How long he and Steres – who scored Friday and is second on the team with two goals – remain paired in the middle will likely depend on the extent of Polenta’s injury. In addition the Galaxy are reportedly nearing a deal to land another center back in Giancarlo Gonzalez from Italian club Bologna, which figures to complicate the situation further since it will could push Steres out of the lineup and cost Romney his spot on the bench.
Given recent history, expect Romney to make a major contribution before the season’s over.
As for Ibrahimovic, his goal in Vancouver, his second on turf in MLS, gave him 26 in 30 games since joining the Galaxy last year. Nine of them have been game-winners.
(Watch Ibrahimovic’s goal in Vancouver by clicking here.)
He has scored four times in three games this season and in nine of his last 11 starts. And he could have had more, losing one goal Friday to a bad offside call. Afterward he praised his midfield – and criticized himself.
“Fantastic. Without their service, I’m not able to do what I’m doing,” he said of his teammates. “We just have to keep going and connect more and I just need to be sharp in front of the goal. Today I should’ve had three goals.”
Probably the most remarkable thing, though, is the fact that at 37 he sat out 25 days of training with an Achilles tendon strain, then came back after four practice sessions to score three times in two games, going 90 minutes each time.
Mere mortals can’t do that.
And that has helped the Galaxy (4-0-1, 12 points) get off to their best since 2010, when they were unbeaten through 12 games.
Trafico building in early stages of MVP race
Ibrahimovic’s dominance, if it continues, is certain to fuel talk of an MVP award; he finished a distant third last season when the honor went to Atlanta United’s Miguel Almiron.
His stiffest competition in the early going this season is 10 miles up the 110 freeway, where LAFC’s Carlos Vela and Diego Rossi are 1-2 in the league in scoring, having combined for 13 goals in six games – more than any other MLS team -- while becoming the first teammates to score hat tricks in consecutive road games.
Vela, who Tuesday was named MLS Player of the Month for March, has seven goals and is also tied for the MLS lead in assists with four, one ahead of another teammate, Adama Diomande.
“We work every day to show how good we are,” said Vela, who has been outspoken about his desire to win the MVP award. “If we have a couple of players in that list it’s because we are doing well. So we have to keep there.”
As a team, unbeaten LAFC (5-0-1) has scored 19 times, seven better than anybody else.
“We’re a team that plays both sides of the field,” coach Bob Bradley said after his team demolished D.C. United 4-0 last weekend. “We’re lucky that we’ve got Carlos, who comes really well in from the right, Diego who comes in from the left. We still try to create good movement.”
They play good defense, too. Saturday’s shutout was the second in as many games, extending goalkeeper Tyler Miller’s streak to 235 consecutive scoreless minutes. But Bradley and each of the LAFC players who spoke after Saturday’s win made it clear they are not complacent and insist they can get better.
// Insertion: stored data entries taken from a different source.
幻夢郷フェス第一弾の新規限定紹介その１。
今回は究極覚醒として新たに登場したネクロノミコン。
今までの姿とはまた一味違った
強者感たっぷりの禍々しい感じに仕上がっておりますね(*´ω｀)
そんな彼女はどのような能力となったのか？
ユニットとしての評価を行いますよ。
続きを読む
“It’s difficult to keep this level. So imagine to put it up [higher],” Vela said. “So we have to be ambitious. We have to work hard. It’s the only way to be better.”
(Watch Vela’s final goal of March by clicking here.)
Both the Galaxy and LAFC – along with their respective MVP candidates – will be playing home games Saturday night, with Ibrahimovic and the Galaxy kicking off vs. Philadelphia at Dignity Health Sports Park at 7:30, the same time Vela will lead his team against Cincinnati at Banc of California Stadium. That means as many as 47,000 people will be watching MLS games in Southern California this weekend.